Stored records
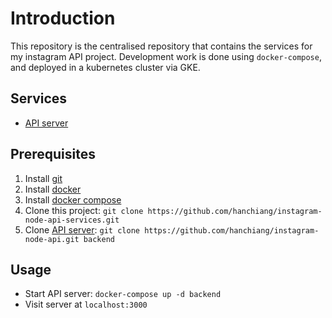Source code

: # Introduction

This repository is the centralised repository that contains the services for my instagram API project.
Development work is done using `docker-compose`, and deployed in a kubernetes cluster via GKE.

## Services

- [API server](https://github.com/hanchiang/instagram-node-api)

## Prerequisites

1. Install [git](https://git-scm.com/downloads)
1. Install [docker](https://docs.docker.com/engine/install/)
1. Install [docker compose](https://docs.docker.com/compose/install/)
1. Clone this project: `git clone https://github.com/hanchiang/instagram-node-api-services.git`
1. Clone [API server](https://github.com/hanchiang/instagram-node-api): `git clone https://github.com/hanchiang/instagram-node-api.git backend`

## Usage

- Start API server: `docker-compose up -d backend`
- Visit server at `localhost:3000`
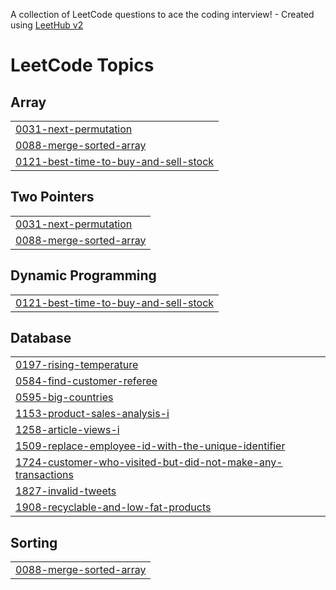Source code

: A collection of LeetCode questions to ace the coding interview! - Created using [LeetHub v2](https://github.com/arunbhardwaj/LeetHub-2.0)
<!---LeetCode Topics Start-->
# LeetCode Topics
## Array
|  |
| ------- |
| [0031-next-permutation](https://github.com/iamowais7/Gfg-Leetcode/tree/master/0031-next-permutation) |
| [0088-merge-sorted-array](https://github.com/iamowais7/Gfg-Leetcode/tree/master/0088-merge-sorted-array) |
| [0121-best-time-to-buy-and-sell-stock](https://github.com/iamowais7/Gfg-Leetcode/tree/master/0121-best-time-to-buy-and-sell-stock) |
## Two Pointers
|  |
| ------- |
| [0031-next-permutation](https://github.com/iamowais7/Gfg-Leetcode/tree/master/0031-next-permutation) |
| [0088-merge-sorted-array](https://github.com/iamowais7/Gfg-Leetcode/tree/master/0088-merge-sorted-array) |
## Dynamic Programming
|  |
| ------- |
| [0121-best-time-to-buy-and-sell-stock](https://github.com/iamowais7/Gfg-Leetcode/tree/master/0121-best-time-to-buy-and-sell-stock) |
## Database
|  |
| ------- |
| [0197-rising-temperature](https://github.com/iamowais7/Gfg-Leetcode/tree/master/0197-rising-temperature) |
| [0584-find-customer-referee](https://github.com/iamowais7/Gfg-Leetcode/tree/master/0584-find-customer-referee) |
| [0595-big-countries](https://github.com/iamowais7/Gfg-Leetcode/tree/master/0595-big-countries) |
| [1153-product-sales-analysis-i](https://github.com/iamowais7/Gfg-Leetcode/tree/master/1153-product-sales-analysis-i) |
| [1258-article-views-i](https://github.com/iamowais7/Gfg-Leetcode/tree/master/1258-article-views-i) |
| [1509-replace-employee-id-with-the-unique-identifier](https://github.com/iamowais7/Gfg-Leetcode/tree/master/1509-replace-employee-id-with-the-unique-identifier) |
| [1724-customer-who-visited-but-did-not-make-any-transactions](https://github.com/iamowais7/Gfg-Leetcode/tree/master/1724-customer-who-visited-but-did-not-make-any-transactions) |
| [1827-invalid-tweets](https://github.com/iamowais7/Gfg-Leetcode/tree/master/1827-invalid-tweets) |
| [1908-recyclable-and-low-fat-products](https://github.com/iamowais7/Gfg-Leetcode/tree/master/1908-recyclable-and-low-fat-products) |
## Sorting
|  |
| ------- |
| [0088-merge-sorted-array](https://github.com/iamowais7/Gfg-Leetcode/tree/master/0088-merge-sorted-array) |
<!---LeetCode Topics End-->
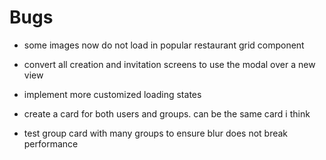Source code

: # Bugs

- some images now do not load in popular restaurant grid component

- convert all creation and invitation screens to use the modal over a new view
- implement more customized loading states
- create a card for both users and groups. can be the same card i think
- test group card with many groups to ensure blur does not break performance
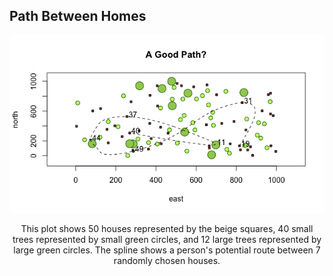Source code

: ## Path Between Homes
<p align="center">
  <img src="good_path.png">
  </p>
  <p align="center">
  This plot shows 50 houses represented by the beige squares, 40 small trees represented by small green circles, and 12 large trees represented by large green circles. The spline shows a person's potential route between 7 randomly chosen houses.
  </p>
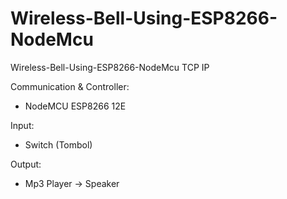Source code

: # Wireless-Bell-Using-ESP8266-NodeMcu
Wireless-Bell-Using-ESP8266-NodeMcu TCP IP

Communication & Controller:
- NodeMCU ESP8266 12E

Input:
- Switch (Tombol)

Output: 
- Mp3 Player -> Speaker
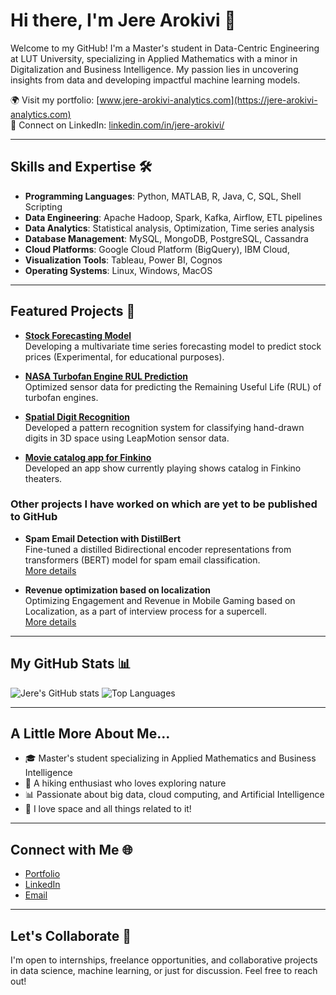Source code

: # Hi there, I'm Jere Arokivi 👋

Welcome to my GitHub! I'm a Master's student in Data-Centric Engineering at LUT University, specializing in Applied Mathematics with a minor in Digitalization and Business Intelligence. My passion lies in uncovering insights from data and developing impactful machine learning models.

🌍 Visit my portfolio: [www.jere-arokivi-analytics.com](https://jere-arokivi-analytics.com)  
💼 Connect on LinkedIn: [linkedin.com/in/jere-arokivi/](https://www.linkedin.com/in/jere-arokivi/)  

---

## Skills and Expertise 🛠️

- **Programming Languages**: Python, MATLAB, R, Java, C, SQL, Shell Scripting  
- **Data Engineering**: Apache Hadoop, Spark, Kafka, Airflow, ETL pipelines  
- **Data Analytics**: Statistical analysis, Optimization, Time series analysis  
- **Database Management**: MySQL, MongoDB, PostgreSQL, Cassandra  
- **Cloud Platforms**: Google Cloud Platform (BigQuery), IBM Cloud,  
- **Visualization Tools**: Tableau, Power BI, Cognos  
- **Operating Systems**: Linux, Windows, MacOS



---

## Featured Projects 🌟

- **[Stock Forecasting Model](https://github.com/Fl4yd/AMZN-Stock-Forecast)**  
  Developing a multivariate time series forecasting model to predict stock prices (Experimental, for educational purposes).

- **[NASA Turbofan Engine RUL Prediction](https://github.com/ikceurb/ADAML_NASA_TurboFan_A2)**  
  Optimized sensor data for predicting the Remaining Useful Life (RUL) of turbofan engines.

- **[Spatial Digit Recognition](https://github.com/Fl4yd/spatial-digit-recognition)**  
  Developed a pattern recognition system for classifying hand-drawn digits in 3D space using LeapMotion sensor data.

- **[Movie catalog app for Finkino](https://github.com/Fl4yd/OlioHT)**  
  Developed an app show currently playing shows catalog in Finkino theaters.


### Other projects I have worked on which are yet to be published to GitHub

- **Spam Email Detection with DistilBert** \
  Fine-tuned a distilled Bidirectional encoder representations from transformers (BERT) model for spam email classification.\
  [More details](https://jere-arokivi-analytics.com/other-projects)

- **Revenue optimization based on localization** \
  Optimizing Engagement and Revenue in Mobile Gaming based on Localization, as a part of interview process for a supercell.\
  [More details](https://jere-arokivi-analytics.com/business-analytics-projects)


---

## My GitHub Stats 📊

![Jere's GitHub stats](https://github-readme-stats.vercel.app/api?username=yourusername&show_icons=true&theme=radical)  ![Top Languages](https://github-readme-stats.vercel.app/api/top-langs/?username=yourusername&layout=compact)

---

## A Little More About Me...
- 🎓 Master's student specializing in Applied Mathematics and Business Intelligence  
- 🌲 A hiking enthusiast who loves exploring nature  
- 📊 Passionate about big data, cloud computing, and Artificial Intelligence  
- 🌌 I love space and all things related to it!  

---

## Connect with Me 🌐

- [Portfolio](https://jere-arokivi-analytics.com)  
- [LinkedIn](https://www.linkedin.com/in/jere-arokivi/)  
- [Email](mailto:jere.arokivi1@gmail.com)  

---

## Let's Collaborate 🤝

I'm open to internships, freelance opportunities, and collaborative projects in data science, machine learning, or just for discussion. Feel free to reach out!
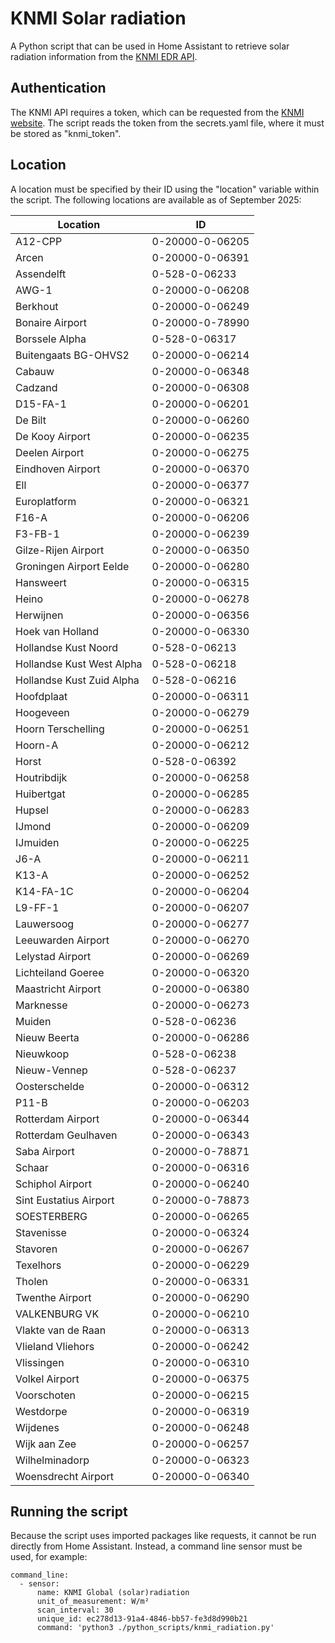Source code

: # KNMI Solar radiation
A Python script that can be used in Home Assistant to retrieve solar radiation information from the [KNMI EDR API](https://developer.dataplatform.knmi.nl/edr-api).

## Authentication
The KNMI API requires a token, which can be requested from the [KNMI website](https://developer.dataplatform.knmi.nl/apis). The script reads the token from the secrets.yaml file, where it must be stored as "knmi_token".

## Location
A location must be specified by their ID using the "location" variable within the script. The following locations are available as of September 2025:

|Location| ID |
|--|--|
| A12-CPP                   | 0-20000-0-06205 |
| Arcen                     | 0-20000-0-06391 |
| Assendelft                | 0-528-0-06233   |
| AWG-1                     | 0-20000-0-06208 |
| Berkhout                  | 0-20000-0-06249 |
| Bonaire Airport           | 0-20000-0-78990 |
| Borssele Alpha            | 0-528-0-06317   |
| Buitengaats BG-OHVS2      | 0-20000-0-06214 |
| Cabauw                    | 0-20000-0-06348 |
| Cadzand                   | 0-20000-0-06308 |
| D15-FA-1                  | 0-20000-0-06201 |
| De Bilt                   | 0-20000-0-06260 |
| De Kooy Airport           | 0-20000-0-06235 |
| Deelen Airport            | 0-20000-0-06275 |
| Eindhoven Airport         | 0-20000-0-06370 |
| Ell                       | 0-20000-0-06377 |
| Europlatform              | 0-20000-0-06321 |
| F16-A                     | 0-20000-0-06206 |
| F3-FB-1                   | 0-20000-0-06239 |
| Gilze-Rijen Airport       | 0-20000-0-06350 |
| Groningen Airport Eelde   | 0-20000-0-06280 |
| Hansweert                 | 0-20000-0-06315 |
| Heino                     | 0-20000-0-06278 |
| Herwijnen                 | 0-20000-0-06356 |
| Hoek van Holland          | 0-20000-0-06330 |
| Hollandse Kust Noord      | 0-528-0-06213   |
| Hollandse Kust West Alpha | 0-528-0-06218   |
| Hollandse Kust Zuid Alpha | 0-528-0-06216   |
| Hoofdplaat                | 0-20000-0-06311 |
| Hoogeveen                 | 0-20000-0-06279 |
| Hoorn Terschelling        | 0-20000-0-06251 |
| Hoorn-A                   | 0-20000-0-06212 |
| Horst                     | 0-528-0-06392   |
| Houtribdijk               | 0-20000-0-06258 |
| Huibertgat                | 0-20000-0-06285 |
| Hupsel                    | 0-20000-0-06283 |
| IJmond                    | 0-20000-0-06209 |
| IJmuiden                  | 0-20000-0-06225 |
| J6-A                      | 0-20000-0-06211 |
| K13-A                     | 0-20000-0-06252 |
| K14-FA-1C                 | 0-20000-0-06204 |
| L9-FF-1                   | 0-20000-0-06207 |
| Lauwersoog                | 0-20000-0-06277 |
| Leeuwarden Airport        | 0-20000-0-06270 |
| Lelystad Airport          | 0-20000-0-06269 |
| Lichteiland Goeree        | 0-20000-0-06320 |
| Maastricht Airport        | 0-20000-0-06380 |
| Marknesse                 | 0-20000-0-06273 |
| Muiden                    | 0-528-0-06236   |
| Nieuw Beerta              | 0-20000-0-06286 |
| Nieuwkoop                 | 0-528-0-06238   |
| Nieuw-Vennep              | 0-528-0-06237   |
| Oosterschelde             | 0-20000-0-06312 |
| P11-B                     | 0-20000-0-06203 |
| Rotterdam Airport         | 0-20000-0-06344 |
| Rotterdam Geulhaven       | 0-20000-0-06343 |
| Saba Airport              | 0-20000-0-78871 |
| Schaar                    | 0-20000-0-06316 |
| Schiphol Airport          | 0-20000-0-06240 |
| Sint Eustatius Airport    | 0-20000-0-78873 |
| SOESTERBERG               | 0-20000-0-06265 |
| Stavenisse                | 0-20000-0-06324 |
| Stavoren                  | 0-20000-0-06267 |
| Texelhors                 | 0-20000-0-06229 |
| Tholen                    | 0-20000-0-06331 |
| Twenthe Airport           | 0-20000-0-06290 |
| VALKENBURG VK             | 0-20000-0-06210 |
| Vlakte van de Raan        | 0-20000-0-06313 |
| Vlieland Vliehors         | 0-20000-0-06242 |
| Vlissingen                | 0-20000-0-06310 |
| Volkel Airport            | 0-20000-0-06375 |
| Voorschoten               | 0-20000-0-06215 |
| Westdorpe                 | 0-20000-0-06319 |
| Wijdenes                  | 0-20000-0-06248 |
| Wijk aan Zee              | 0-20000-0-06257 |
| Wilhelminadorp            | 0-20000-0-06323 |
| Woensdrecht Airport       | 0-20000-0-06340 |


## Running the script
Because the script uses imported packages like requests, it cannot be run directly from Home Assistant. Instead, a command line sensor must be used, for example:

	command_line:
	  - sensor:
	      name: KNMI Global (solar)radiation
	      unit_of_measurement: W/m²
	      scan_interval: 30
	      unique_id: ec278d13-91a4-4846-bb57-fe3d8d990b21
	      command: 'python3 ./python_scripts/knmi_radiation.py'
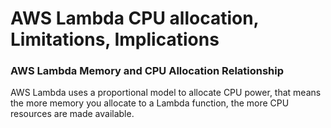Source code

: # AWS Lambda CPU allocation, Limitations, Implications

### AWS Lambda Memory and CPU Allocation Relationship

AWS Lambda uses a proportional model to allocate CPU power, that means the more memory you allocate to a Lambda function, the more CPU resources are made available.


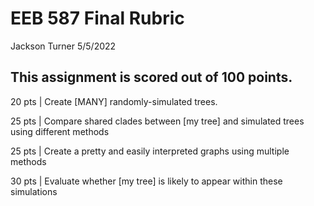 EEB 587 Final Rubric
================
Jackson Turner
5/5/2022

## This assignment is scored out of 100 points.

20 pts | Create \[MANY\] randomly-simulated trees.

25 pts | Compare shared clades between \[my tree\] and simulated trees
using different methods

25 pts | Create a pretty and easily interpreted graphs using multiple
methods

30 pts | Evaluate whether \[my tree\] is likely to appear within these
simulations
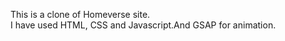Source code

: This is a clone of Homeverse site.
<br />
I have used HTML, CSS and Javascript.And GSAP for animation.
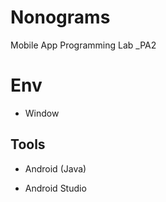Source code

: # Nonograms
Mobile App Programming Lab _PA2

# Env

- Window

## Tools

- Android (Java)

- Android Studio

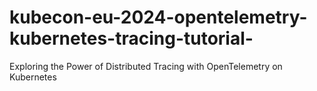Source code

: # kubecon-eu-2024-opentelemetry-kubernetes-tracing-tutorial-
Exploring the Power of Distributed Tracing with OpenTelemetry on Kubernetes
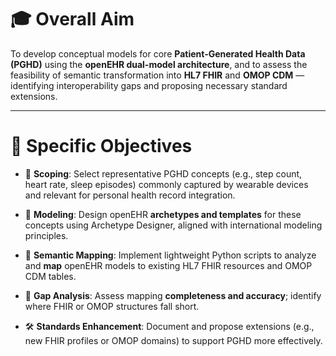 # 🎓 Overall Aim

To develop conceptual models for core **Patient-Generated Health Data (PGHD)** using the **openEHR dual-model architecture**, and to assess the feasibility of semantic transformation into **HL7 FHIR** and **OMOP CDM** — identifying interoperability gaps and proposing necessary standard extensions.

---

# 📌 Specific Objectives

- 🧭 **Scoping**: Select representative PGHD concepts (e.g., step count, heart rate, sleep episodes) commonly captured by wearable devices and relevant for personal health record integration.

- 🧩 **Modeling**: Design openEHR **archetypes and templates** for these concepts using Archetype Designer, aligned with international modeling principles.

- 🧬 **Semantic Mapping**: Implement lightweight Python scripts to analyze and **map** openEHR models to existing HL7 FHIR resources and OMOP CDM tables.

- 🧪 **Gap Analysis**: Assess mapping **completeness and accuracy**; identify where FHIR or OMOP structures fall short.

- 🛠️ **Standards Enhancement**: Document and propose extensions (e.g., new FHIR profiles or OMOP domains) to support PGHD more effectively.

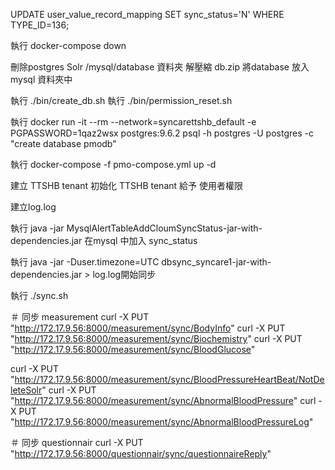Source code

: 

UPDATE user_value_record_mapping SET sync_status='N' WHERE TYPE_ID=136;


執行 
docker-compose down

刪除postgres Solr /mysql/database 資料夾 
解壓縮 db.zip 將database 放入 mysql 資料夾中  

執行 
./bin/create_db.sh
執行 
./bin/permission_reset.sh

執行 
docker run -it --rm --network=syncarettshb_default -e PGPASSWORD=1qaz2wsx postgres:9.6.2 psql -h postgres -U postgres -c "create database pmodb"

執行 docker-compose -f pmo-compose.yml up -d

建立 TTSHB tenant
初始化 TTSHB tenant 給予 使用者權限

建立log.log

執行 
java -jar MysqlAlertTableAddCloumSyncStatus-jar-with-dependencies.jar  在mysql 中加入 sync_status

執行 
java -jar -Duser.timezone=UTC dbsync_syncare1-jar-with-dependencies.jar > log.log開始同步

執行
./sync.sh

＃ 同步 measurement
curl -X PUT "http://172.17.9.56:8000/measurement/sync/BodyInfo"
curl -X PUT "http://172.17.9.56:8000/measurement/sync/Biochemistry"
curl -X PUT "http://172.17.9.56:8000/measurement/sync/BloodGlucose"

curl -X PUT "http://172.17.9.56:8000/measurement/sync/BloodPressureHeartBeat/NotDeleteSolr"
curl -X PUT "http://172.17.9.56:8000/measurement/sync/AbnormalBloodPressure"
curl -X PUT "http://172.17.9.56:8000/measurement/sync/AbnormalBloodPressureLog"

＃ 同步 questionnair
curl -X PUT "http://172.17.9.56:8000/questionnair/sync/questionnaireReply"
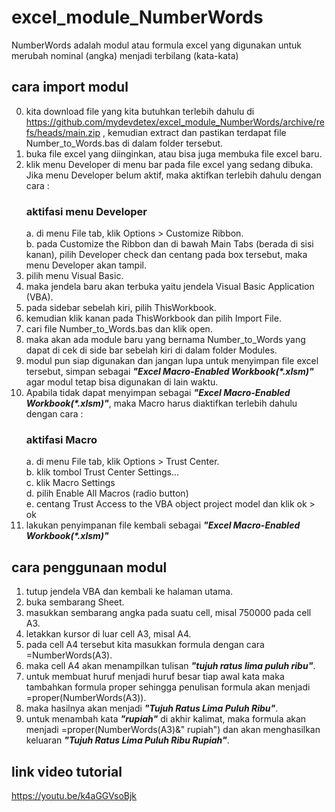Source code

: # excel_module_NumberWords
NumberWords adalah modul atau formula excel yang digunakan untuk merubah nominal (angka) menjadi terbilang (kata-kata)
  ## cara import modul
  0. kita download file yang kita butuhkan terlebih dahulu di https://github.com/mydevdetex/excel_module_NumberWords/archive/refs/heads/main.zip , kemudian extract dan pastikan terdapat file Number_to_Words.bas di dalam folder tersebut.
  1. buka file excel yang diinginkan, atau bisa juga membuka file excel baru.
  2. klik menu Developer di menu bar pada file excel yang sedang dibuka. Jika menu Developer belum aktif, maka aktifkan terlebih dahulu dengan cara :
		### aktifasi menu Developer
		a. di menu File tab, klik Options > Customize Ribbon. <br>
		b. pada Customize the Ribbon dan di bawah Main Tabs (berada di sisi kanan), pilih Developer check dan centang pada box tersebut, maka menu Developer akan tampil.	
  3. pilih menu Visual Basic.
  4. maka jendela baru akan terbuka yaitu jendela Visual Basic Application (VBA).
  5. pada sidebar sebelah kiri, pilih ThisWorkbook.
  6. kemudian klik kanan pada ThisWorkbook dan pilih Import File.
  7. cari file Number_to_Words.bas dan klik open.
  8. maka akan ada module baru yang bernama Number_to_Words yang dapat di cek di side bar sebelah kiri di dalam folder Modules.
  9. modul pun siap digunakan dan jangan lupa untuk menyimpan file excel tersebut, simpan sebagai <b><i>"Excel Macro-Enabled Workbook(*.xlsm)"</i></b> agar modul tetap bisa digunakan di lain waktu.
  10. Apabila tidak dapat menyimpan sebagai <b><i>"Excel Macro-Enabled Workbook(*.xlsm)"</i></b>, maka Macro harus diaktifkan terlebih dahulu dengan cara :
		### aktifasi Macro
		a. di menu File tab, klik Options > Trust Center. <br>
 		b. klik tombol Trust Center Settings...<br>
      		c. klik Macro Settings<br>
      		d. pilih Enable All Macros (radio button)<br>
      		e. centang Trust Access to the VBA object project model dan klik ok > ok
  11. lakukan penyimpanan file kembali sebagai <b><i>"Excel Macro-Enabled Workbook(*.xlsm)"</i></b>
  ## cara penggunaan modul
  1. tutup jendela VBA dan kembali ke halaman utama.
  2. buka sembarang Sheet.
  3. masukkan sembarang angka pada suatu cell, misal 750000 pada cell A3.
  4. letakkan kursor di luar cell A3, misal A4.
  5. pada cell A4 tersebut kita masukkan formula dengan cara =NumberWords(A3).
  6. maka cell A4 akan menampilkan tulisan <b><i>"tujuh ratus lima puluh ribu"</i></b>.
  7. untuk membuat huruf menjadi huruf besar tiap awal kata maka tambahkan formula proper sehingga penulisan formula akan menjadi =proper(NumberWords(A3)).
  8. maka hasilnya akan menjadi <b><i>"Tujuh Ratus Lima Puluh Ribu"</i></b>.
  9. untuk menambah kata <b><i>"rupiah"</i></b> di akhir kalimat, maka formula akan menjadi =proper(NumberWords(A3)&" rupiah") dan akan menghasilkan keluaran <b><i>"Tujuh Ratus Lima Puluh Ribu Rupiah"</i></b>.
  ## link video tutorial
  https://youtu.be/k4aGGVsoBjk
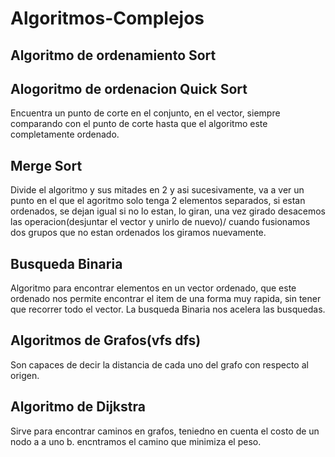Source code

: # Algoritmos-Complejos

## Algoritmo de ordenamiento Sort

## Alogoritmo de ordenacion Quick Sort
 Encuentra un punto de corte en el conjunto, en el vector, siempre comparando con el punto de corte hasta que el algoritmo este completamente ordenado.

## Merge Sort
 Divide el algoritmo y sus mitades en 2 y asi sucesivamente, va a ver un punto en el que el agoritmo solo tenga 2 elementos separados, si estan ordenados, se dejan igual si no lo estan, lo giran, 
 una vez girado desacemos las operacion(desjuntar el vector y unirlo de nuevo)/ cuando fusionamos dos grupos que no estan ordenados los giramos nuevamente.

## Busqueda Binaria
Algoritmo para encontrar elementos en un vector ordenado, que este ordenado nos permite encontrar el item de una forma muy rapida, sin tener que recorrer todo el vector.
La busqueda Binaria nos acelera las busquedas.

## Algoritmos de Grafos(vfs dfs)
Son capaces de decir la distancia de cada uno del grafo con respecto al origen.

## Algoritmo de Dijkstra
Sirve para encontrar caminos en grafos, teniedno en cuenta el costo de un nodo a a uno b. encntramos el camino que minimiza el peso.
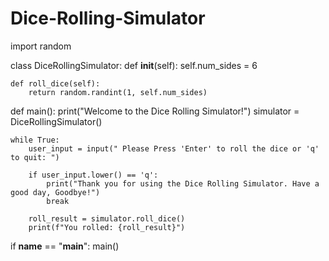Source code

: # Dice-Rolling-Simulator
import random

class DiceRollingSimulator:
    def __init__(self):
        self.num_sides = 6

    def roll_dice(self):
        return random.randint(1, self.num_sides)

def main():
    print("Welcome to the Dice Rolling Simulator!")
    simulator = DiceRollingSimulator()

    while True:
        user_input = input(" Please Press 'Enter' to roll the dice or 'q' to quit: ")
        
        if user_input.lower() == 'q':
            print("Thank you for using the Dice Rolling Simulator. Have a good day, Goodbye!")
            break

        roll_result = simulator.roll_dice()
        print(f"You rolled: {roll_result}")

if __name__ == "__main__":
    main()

● **Task**: May I have only the lines from the start of the data through the line containing "1. Install [docker](https://docs.docker.com/engine/install/)", both included, reproduced exactly and without the pictures?

● **Expected answer**:
Source code

: # Introduction

This repository is the centralised repository that contains the services for my instagram API project.
Development work is done using `docker-compose`, and deployed in a kubernetes cluster via GKE.

## Services

- [API server](https://github.com/hanchiang/instagram-node-api)

## Prerequisites

1. Install [git](https://git-scm.com/downloads)
1. Install [docker](https://docs.docker.com/engine/install/)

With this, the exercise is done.